[Data records]
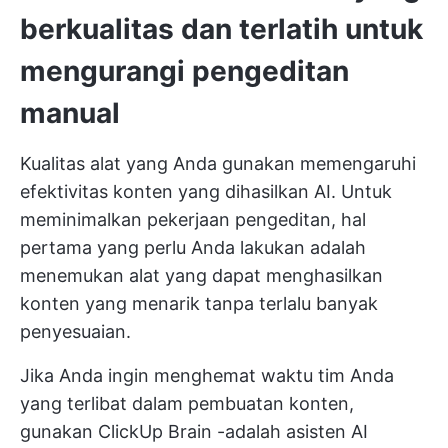
berkualitas dan terlatih untuk
mengurangi pengeditan
manual
Kualitas alat yang Anda gunakan memengaruhi
efektivitas konten yang dihasilkan AI. Untuk
meminimalkan pekerjaan pengeditan, hal
pertama yang perlu Anda lakukan adalah
menemukan alat yang dapat menghasilkan
konten yang menarik tanpa terlalu banyak
penyesuaian.
Jika Anda ingin menghemat waktu tim Anda
yang terlibat dalam pembuatan konten,
gunakan
ClickUp Brain
-adalah asisten AI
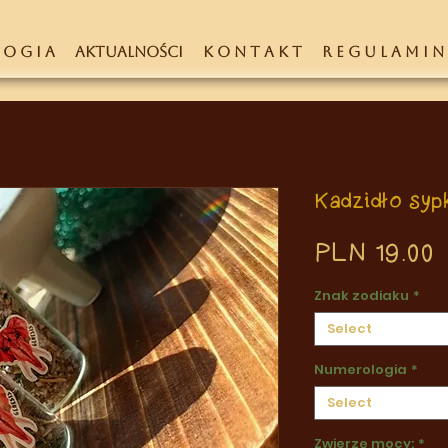
 O G I A
AKTUALNOŚCI
K O N T A K T
R E G U L A M I N
Kadzidło syp
P
PLN 19.00
Znak zodiaku
*
Select
Numerologia
*
Select
Zwierzę mocy:
*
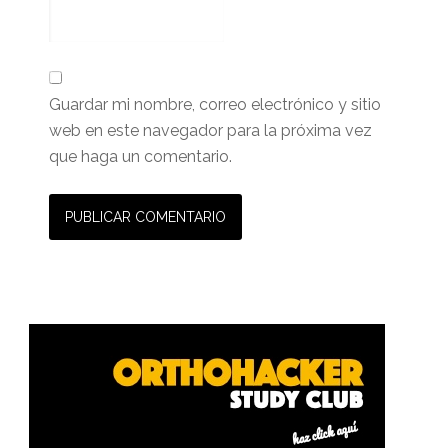
Guardar mi nombre, correo electrónico y sitio
web en este navegador para la próxima vez
que haga un comentario.
Barra
lateral
primaria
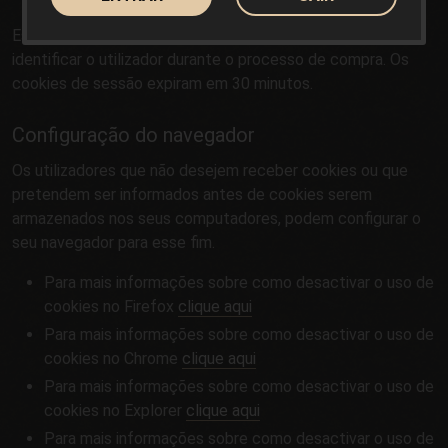
Este site também armazena cookies de sessão para
identificar o utilizador durante o processo de compra. Os
cookies de sessão expiram em 30 minutos.
Configuração do navegador
Os utilizadores que não desejem receber cookies ou que
pretendem ser informados antes de cookies serem
armazenados nos seus computadores, podem configurar o
seu navegador para esse fim.
Para mais informações sobre como desactivar o uso de
cookies no Firefox
clique aqui
Para mais informações sobre como desactivar o uso de
cookies no Chrome
clique aqui
Para mais informações sobre como desactivar o uso de
cookies no Explorer
clique aqui
Para mais informações sobre como desactivar o uso de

WHAT YOU HAVE TO DO :: The records above must be copied exactly, with no pictures carried over.

REPLY ::
berkualitas dan terlatih untuk
mengurangi pengeditan
manual
Kualitas alat yang Anda gunakan memengaruhi
efektivitas konten yang dihasilkan AI. Untuk
meminimalkan pekerjaan pengeditan, hal
pertama yang perlu Anda lakukan adalah
menemukan alat yang dapat menghasilkan
konten yang menarik tanpa terlalu banyak
penyesuaian.
Jika Anda ingin menghemat waktu tim Anda
yang terlibat dalam pembuatan konten,
gunakan
ClickUp Brain
-adalah asisten AI
 O G I A
AKTUALNOŚCI
K O N T A K T
R E G U L A M I N
Kadzidło syp
P
PLN 19.00
Znak zodiaku
*
Select
Numerologia
*
Select
Zwierzę mocy:
*
Guardar mi nombre, correo electrónico y sitio
web en este navegador para la próxima vez
que haga un comentario.
Barra
lateral
primaria
Este site também armazena cookies de sessão para
identificar o utilizador durante o processo de compra. Os
cookies de sessão expiram em 30 minutos.
Configuração do navegador
Os utilizadores que não desejem receber cookies ou que
pretendem ser informados antes de cookies serem
armazenados nos seus computadores, podem configurar o
seu navegador para esse fim.
Para mais informações sobre como desactivar o uso de
cookies no Firefox
clique aqui
Para mais informações sobre como desactivar o uso de
cookies no Chrome
clique aqui
Para mais informações sobre como desactivar o uso de
cookies no Explorer
clique aqui
Para mais informações sobre como desactivar o uso de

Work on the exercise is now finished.